Squeezed domestic spending and extravagant military spending have widened inequality, with dire consequences for democracy.

That Pentagon spending creates a more unequal America may seem counterintuitive when it is so often touted as a boon to communities with military bases or weapons makers. But military spending has complex effects that belie its reputation as an economic good for the American public as a whole.

Making it harder to go to war is one critical way to help revive democracy.

The truth is that millitary expenditures create far fewer domestic jobs than other types of federal spending—health, education or housing, for example. What Mary Kaldor called the "baroque arsenal" of ultraexpensive, advanced technologies requires a much smaller workforce than did the more numerous mass-produced weapons of the past.

So, where does all of that federal spending on defense go? To military contractors. In the 1980s, many uniformed military jobs were outsourced to private companies; then came phenomenal consolidation in the defense industry. The top five contractors now eat more than half the Pentagon budget. While enlisted soldiers receive pay that leaves many qualifying for SNAP benefits, CEOs and stockholders of these firms dine on the rewards of larger budgets.

Some of this spending goes to a few tech billionaires, whose wealth explodes as most Americans' sputters. Pro-authoritarian Trump donors such as Palantir's Peter Thiel and SpaceX's Elon Musk walk the halls of power as systems providers, policy advisors, and surveillance installers.

Inequality has also been worsened by how the U.S. finances its military. Political scientist Rosella Capella Zielinski explains: “Deficit financing, indirect taxation, and printing money…contribute to war inflation, reducing the purchasing power of low- to middle-income households."

Studies of 21st century democracies show that the risk of electing an authoritarian leader rises as the wealth gap widens. In the U.S., the contrast between the yachts of the oligarchs and the leaky boats of the majority has fostered cynicism and a sense that our government cannot meet people's needs. MAGA politicians have capitalized on this cynicism to scapegoat immigrants and others for the disappointments and struggles caused by tax and spending policies that promote inequality. This dark tangle of experience and disinformation helped Trump regain power.

◇ ◇ ◇ ◇ ◇ ◇ ◇

§ **EXERCISE SET**:
#1 In one to three sentences, explain why the essay on military spending and inequality says military expenditures create fewer domestic jobs than other federal spending.
#2 Continue the essay on military spending and inequality, starting after its final sentence.
The entries below are separate material, unconnected to the essay above.

[Dataset entries]
◇ ◇ ◇ ◇ ◇ ◇ ◇

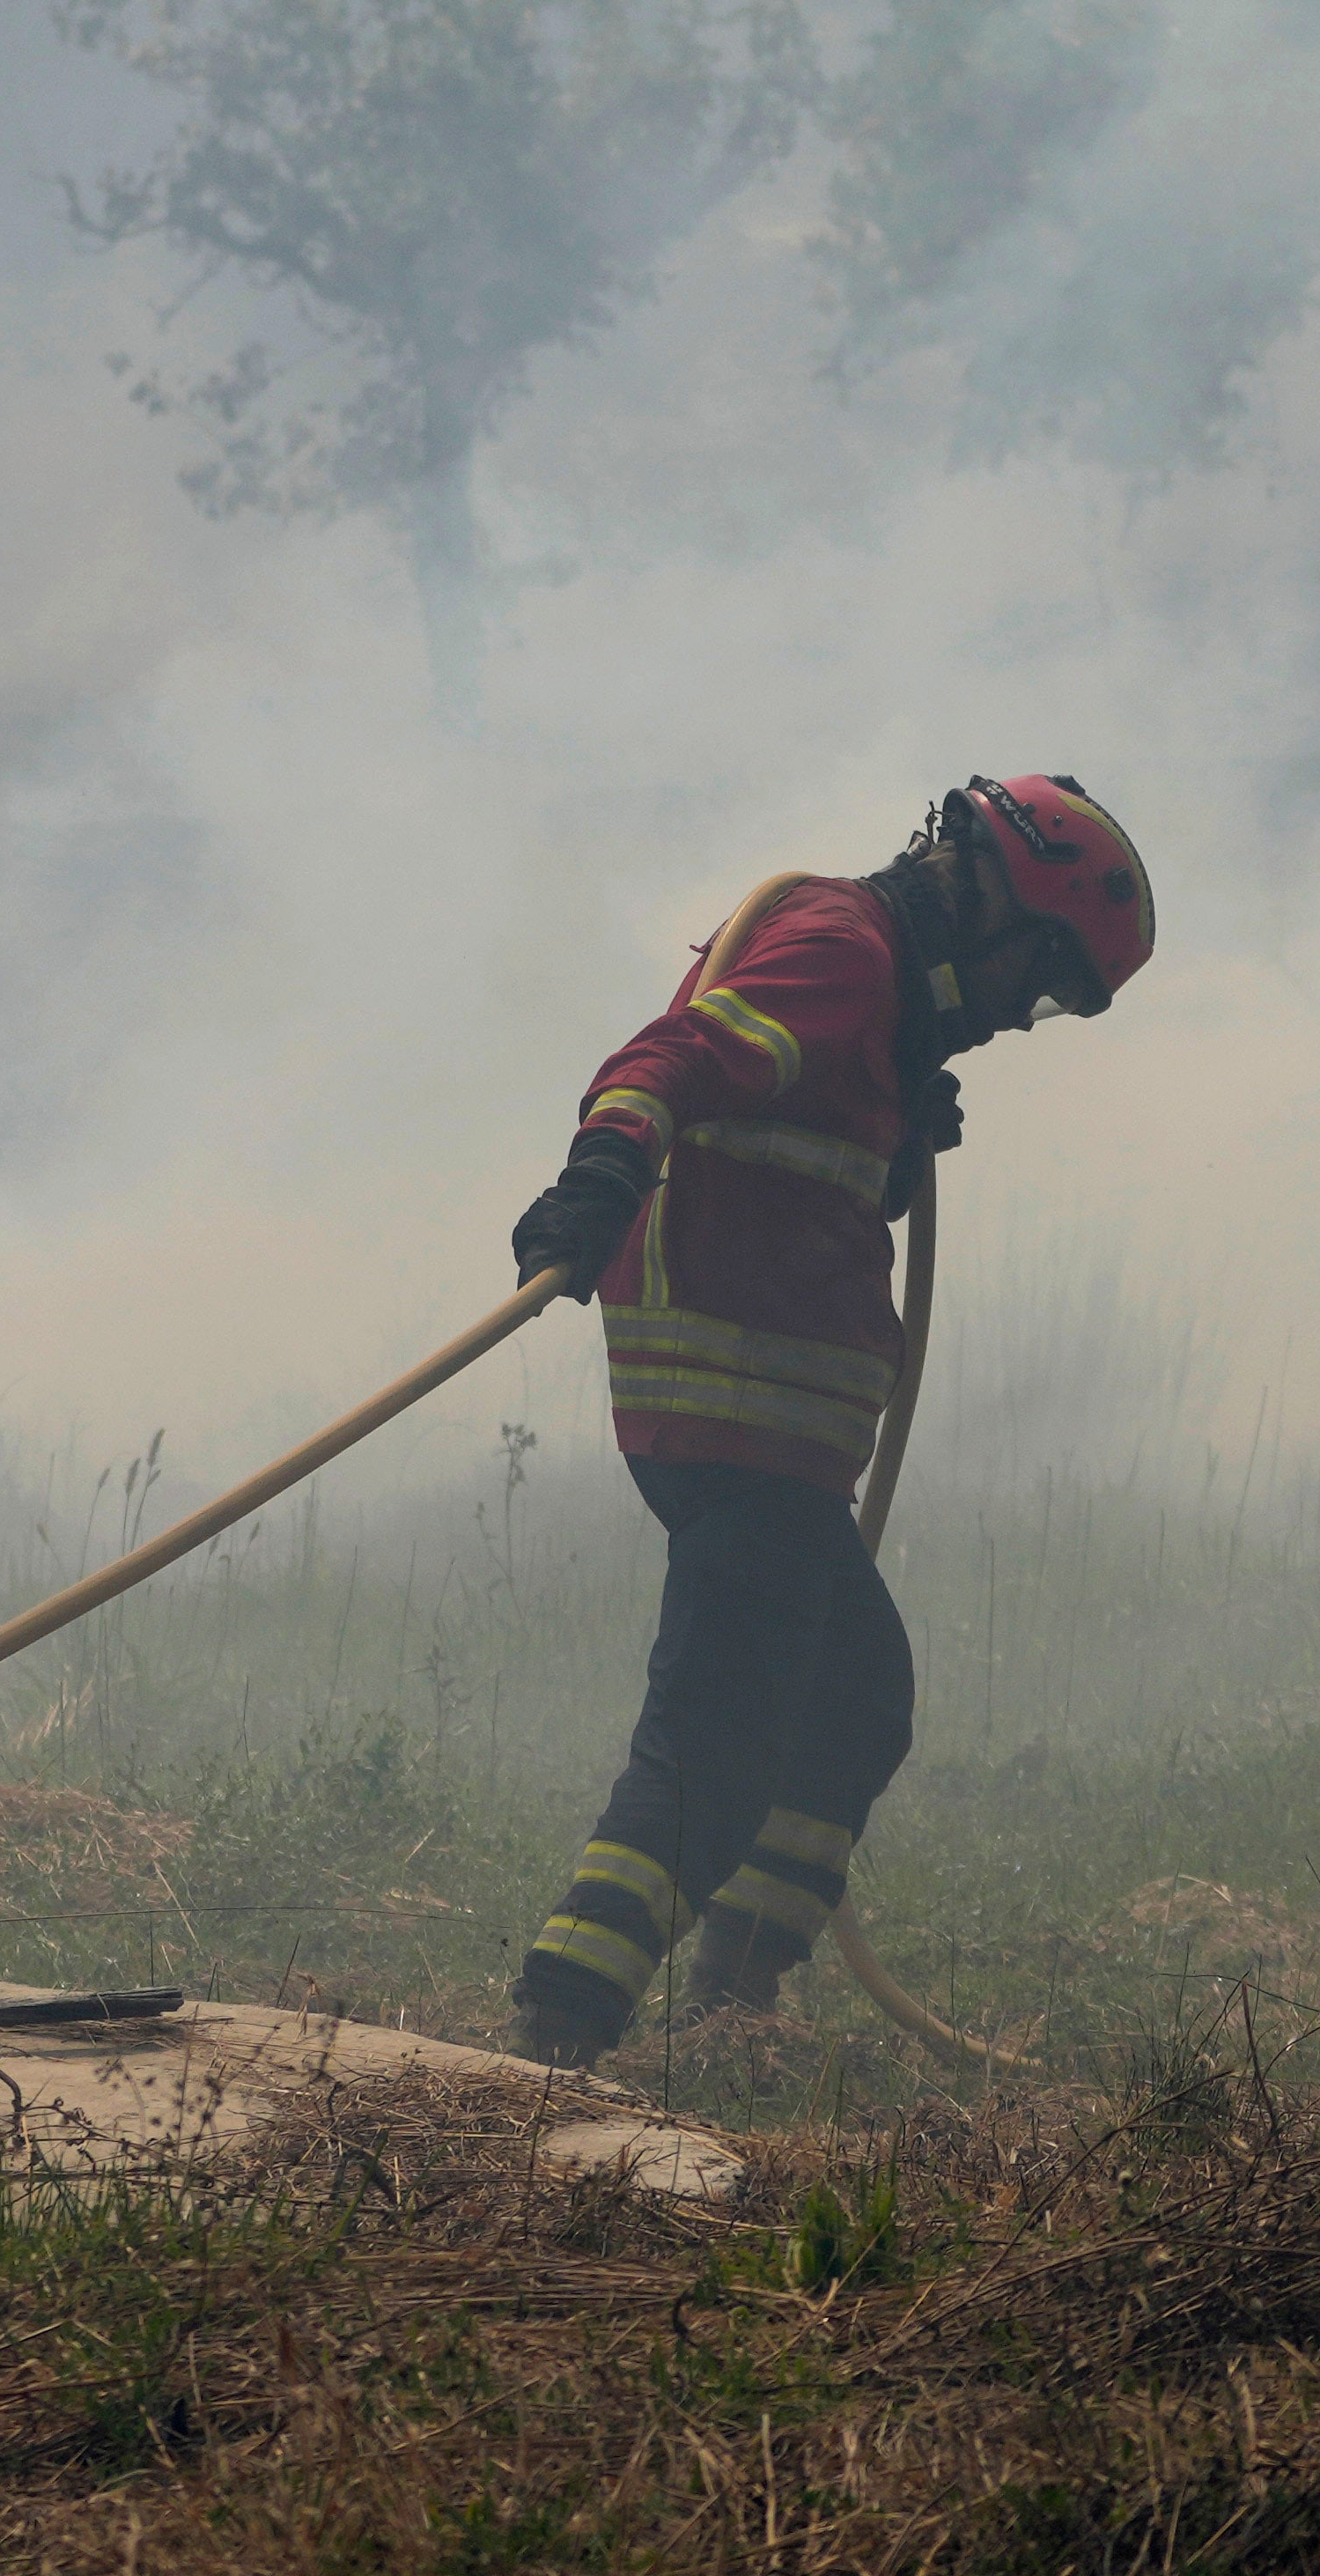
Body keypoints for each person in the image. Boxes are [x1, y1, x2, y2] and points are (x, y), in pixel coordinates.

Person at [488, 770, 1150, 2065]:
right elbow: (668, 1062)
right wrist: (601, 1176)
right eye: (1046, 980)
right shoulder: (846, 951)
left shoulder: (876, 989)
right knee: (716, 1748)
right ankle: (554, 2034)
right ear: (996, 908)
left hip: (772, 1430)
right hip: (735, 1418)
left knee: (854, 1699)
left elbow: (790, 1164)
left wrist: (891, 1127)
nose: (1027, 1019)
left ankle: (736, 2001)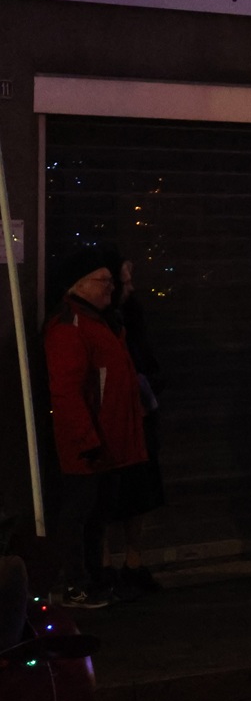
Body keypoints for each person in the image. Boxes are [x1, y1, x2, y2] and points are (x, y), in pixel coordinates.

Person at [43, 246, 147, 608]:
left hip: (107, 442)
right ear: (80, 284)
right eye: (103, 280)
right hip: (88, 446)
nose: (111, 287)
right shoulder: (70, 325)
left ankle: (94, 576)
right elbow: (67, 391)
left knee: (97, 515)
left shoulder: (99, 321)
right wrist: (87, 440)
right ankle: (76, 584)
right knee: (78, 515)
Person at [101, 255, 166, 597]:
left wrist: (149, 386)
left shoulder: (132, 314)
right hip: (113, 419)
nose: (130, 287)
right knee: (109, 492)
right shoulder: (96, 320)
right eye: (124, 281)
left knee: (139, 489)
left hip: (139, 414)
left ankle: (133, 561)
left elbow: (147, 358)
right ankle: (105, 564)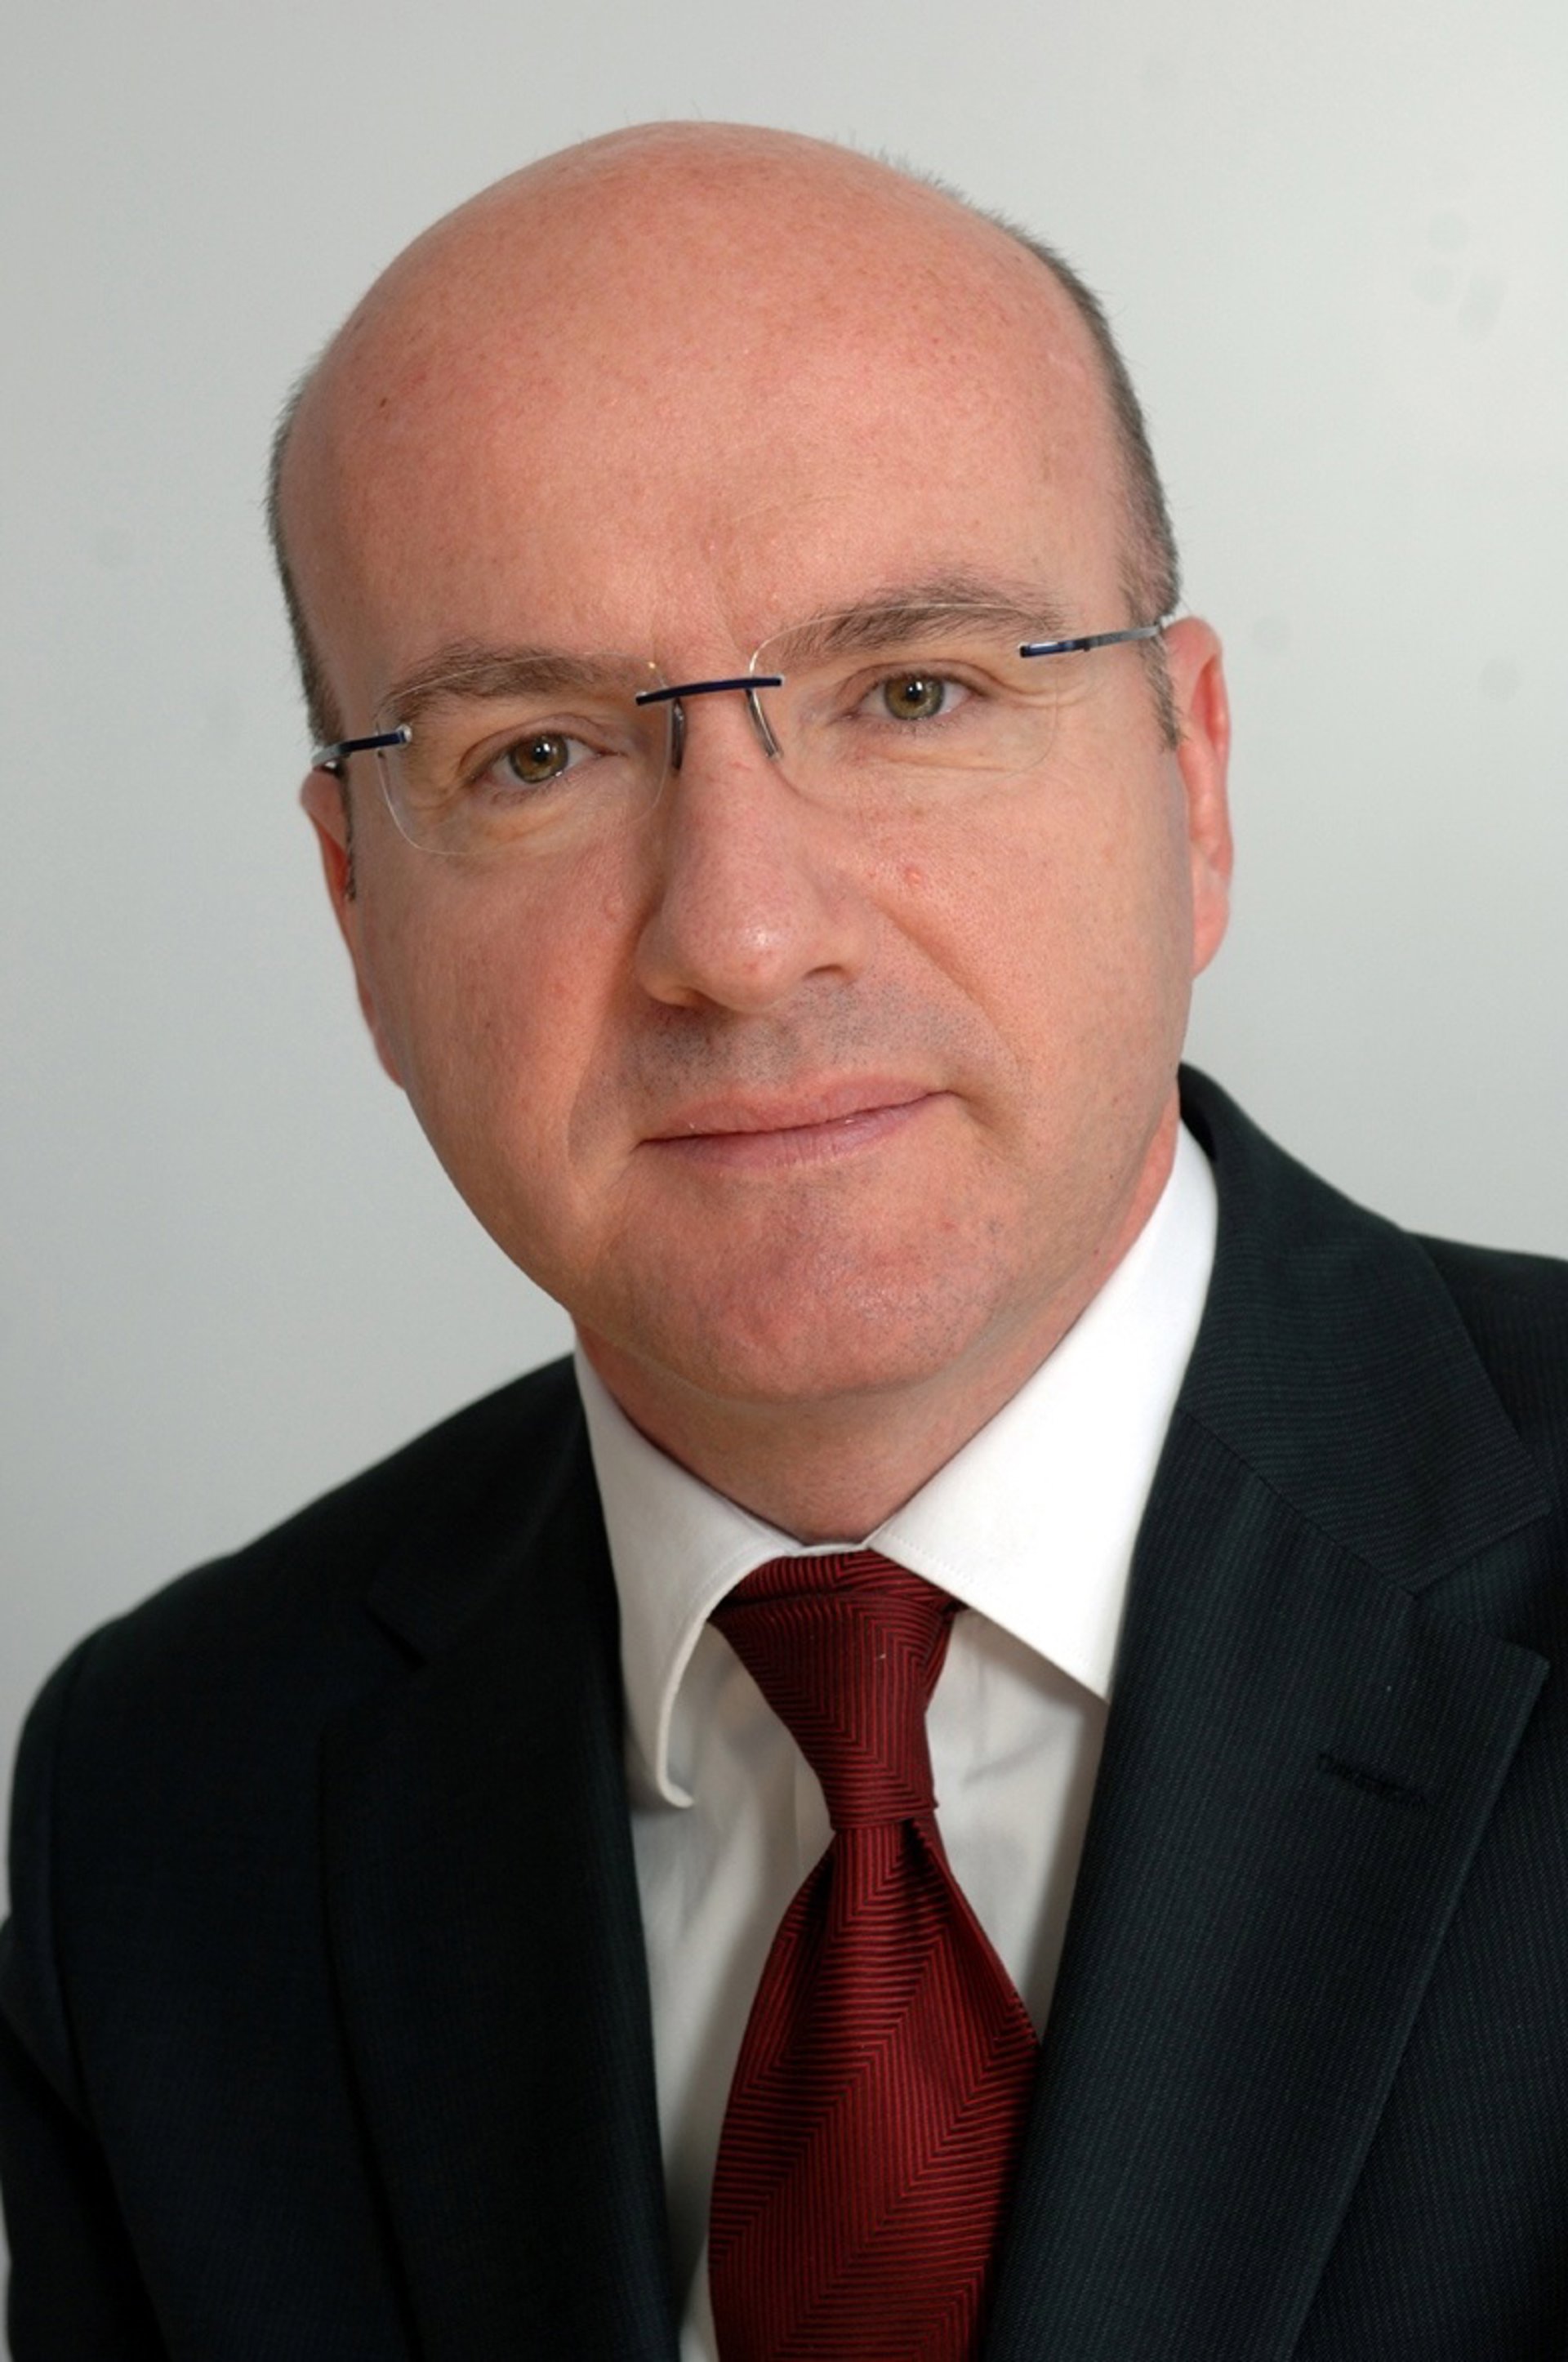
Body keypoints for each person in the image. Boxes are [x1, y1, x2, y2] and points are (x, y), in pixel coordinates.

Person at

◇ ◇ ◇ ◇ ◇ ◇ ◇

§ **ANSWERS FOR THE EXERCISE**:
#1 Today's military relies on what Mary Kaldor called the "baroque arsenal" of ultraexpensive, advanced technologies. That arsenal needs a much smaller workforce than the more numerous mass-produced weapons of the past did. As a result, military spending yields far fewer domestic jobs than federal spending on health, education, or housing.

#2
Trump’s authoritarian impulses have an outlet in a presidency that has become more “imperial” as our military reach has expanded across the globe since World War II. POTUS's war-making role, meant by the founders to be rarely exercised, has moved to the center of presidential energy and identity. Our massive military budget meets Trump's thirst to use the military as the crucial instrument and spectacle of his power. The repressive capacity of a man with more military dollars in his fist than any authoritarian in history should inspire dread.

The campaign story many voters embraced—that Trump was reticent to start wars and eager to end them—has been blown up by the man himself. He has struck inside Iran and Yemen; suggested seizing the Panama Canal, annexing Greenland and Canada, and invading Mexico; and extended U.S. support of Israel's destruction in Gaza. He is calling for renewed nuclear testing, reviving old Latin American bases, striking boats in the Caribbean, and provoking war with Venezuela.

Therein lies some hope. Pushback from the MAGA base and pols who wish to lead them in the future might help as Trump's net approval drops lower than low. Before Rep. Marjorie Taylor Greene split from Trump on the Epstein files, she had diverged on his Iran bombings and on Gaza. She lamented, “We elected the president to stop sending tax dollars and weapons for the foreign wars.” Americans have soured on militarism: Only a quarter surveyed in 2023 believed the US improves things in the countries in which it intervenes militarily.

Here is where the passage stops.